Исходный текст ->
----------------------------------------

Сергей вместе с женой, ребенком и мамой находится на заводе почти с самого начала и, к счастью, всем им удалось выехать в Запорожье. Через несколько дней после своего приезда в безопасное место Кузьмено рассказал, как им удалось выжить в настоящем аду.

- Когда началась война, как вы переместились в бомбоубежище, расположенное непосредственно на самом заводе?

- 24 числа я встал на работу как обычно в 4 утра. В стороне Восточного района начали постреливать. Это нас всех разбудило. Встал и поехал на работу. В 5.30 утра уже появились новости о взрывах по всей стране. В 6.20 я набрал жену, говорю собирайся и двигаем с Восточного. Жена встала и в течении пары часов собрала дочку и сестру, вещи, погрузила в машину и выехала по направлению трассы АС2. Там у Мангуша у нас есть дача, планировали отсидеться. Ближе к обеду уже появилась информация о том, что идут обстрелы Восточного, и руководством предприятия было принято решение переводить комбинат в горячую резервацию на 7 дней. Затем были открыты проходные завода в свободный доступ, возможность заезжать автомобилями для всего персонала комбината, если им необходимо попасть в бомбоубежище. Мы выехали на дачу, но буквально через два дня поняли, что Урзуф уже был занят, в Токмаке идут бои. Никто не ожидал наступления с южного фронта. Дорога из города уже простреливается, ехать небезопасно, поэтому нам пришлось возвращаться. Поселились у друзей и там жили до 8 марта.

- 2 марта уже пропали электричество и связь?

- Мне кажется, что даже 1 марта. Было отключение света, затем пропала вода. 5 марта уже обрубили газ. И начались проблемы с магазинами. У нас был один магазин в районе, куда свозили со всех точек продукты, и люди выстаивали длинные очереди. Например, мы простояли 3,5 часа, чтобы купить сока (воды уже не было). При этом 3-4 марта был дождь, срывался снег. Мы набирали эту дождевую воду, заливали в ванную, чтобы было чем туалет смывать. Даже кипятили, понимали, что питьевой воды нет.

- С какого-то момента люди отчаялись и стали магазины разбивать?

- Наверное, числа с 4-5 марта началось. Полиция еще ездила по городу, мародеров тормозили с тележками. А потом уже началось массово: грабили от магазинов с продуктами до гигиены и стоматологии. Полная анархия. Люди ходили по городу в поиске воды и погибали под российскими обстрелами. Такое случилось с сотрудником с моего участка – у него жена погибла, а он тяжело раненый, находится на неподконтрольной территории.

- Когда стали бомбить город? Мэр рассказывал о том, что россияне целенаправленно били по электроводам, по насосным, поэтому вода и пропала?

- Мы 8 марта заехали на Азовсталь в убежище, но днями ранее по городу люди уже лежали убитые, на западной стороне. Бои уже шли на тот момент в районе Старого Крыма.

- Люди погибали, вы говорите, ходили куда-то?

– По городу военные в тот момент мало передвигались. У них какие-то свои позиции на подступах к городу, а россияне просто хаотично стреляли. Наши военные тогда держали выезд на трассу в районе Эпицентра. Самолеты уже летали, начались бомбежки.

----------------------------------------

Раздел данных ->
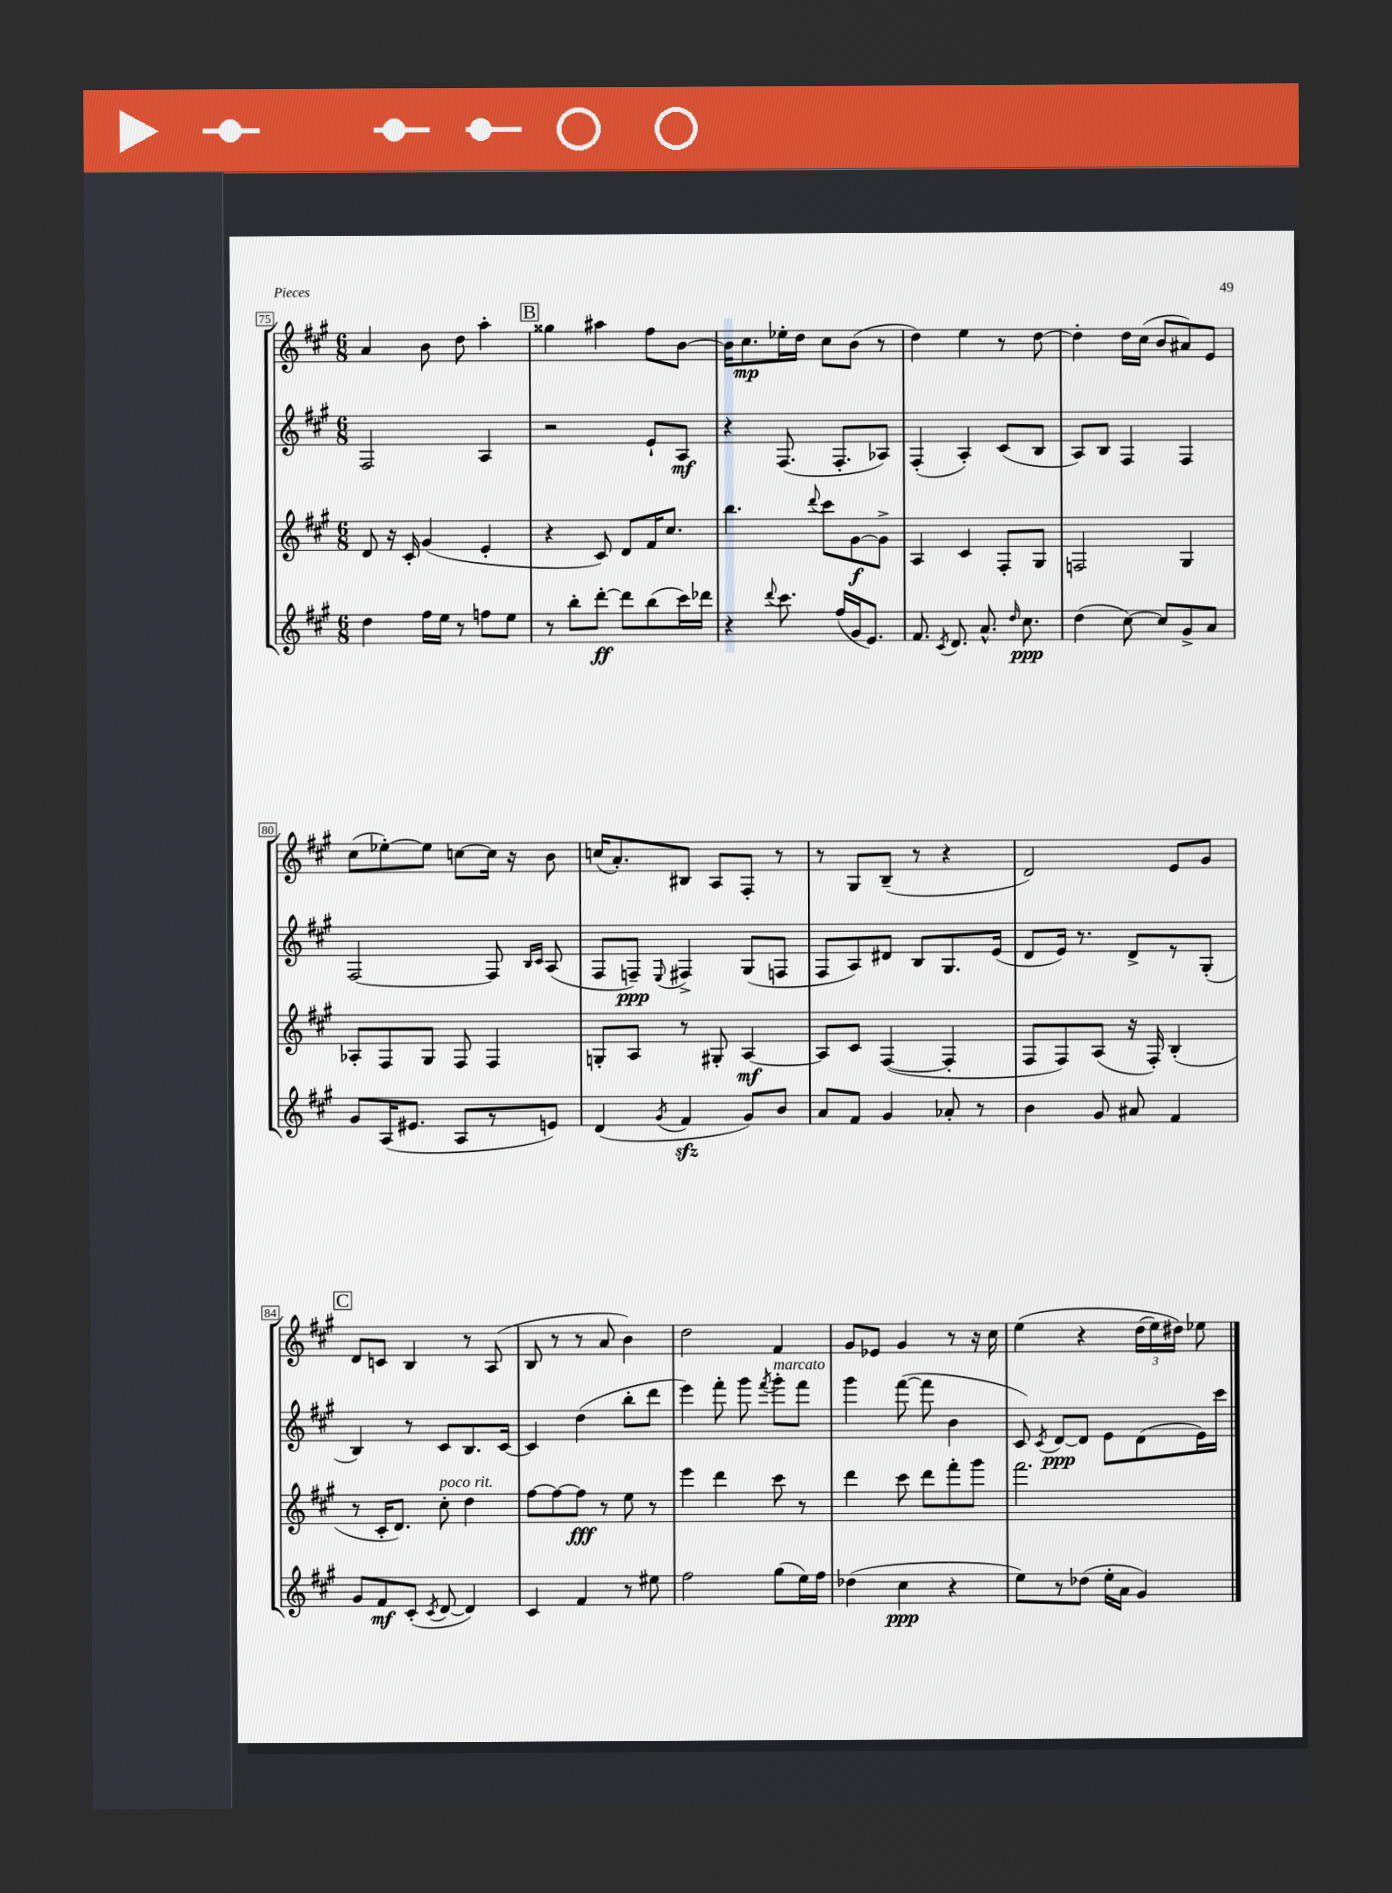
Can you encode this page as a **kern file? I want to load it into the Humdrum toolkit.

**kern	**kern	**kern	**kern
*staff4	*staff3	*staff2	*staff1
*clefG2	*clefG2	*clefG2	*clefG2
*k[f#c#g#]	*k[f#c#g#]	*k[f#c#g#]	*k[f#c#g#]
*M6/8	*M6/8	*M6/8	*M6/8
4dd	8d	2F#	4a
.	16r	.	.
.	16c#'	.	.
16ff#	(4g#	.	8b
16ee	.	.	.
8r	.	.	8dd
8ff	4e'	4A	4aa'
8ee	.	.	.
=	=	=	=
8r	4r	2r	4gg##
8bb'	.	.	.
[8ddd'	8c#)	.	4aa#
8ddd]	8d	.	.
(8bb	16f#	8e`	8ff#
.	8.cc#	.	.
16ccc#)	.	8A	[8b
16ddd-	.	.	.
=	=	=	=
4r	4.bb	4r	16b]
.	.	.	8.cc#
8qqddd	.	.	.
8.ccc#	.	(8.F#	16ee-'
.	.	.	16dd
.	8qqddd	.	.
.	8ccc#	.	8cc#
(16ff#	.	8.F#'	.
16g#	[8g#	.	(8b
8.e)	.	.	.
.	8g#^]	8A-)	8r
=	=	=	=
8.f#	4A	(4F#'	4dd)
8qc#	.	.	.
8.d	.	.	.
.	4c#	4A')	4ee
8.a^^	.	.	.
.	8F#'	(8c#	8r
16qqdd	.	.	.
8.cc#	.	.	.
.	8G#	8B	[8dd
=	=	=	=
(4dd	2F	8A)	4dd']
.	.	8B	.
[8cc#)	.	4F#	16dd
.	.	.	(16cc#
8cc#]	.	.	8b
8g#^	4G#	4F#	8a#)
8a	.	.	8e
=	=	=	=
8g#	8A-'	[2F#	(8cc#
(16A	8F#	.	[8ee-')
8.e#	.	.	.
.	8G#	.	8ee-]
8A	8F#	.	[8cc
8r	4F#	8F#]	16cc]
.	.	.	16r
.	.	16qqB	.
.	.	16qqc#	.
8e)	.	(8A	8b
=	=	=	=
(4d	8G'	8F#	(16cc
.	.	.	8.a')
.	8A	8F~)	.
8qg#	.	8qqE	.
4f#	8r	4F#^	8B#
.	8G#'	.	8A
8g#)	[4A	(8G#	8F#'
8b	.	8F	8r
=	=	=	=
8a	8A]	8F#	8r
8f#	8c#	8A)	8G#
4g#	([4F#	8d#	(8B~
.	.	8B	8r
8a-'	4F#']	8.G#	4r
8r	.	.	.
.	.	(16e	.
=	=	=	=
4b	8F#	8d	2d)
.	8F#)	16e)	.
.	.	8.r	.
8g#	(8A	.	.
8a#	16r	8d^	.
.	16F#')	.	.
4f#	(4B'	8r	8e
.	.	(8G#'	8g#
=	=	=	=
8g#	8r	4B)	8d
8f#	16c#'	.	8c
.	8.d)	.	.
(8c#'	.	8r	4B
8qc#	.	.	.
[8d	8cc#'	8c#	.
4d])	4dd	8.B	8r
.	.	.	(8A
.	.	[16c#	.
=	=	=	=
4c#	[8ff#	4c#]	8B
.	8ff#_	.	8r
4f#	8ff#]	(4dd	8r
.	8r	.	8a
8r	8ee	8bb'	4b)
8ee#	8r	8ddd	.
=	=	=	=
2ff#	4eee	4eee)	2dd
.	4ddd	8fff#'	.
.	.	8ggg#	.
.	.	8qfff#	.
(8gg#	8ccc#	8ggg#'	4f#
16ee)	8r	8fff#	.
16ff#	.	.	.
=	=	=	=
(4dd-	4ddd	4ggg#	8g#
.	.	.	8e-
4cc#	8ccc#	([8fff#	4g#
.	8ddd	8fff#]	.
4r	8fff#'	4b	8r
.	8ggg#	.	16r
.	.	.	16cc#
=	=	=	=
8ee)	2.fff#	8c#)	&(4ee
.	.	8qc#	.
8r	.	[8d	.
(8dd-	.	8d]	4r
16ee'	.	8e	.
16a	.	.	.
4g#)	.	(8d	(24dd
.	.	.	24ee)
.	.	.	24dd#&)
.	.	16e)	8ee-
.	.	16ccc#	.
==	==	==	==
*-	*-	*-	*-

----------------------------------------

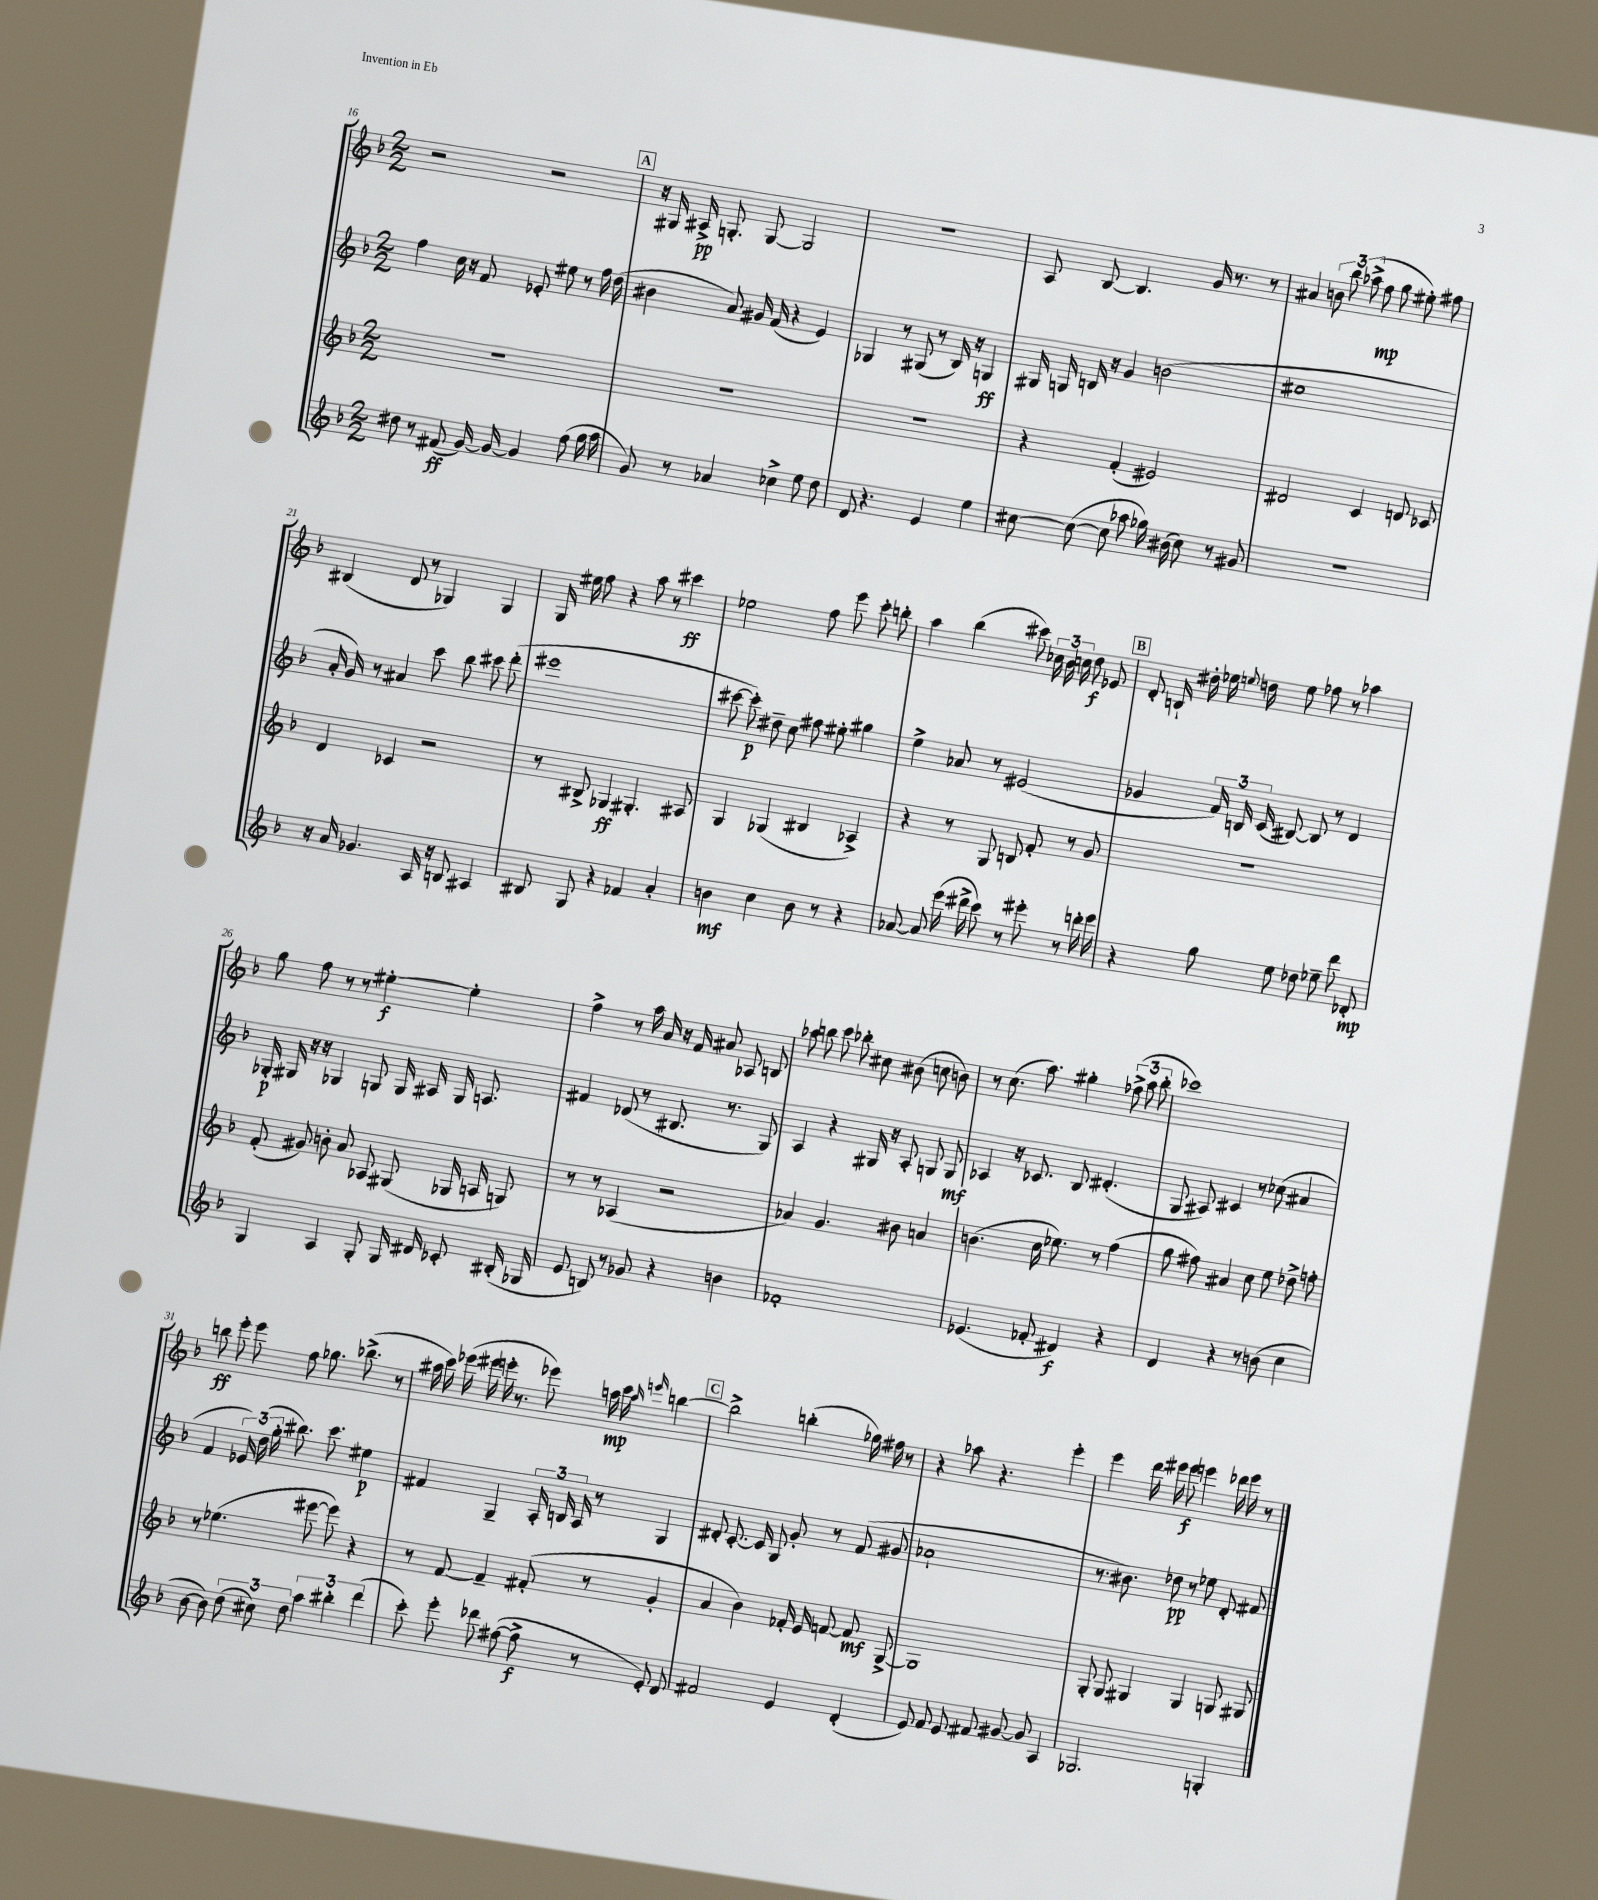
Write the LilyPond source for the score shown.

----------------------------------------

Задание -> Переведите на английский язык предложение из исходного текста: «Никто не ожидал наступления с южного фронта».

Решение задачи -> No one expected an offensive from the southern front.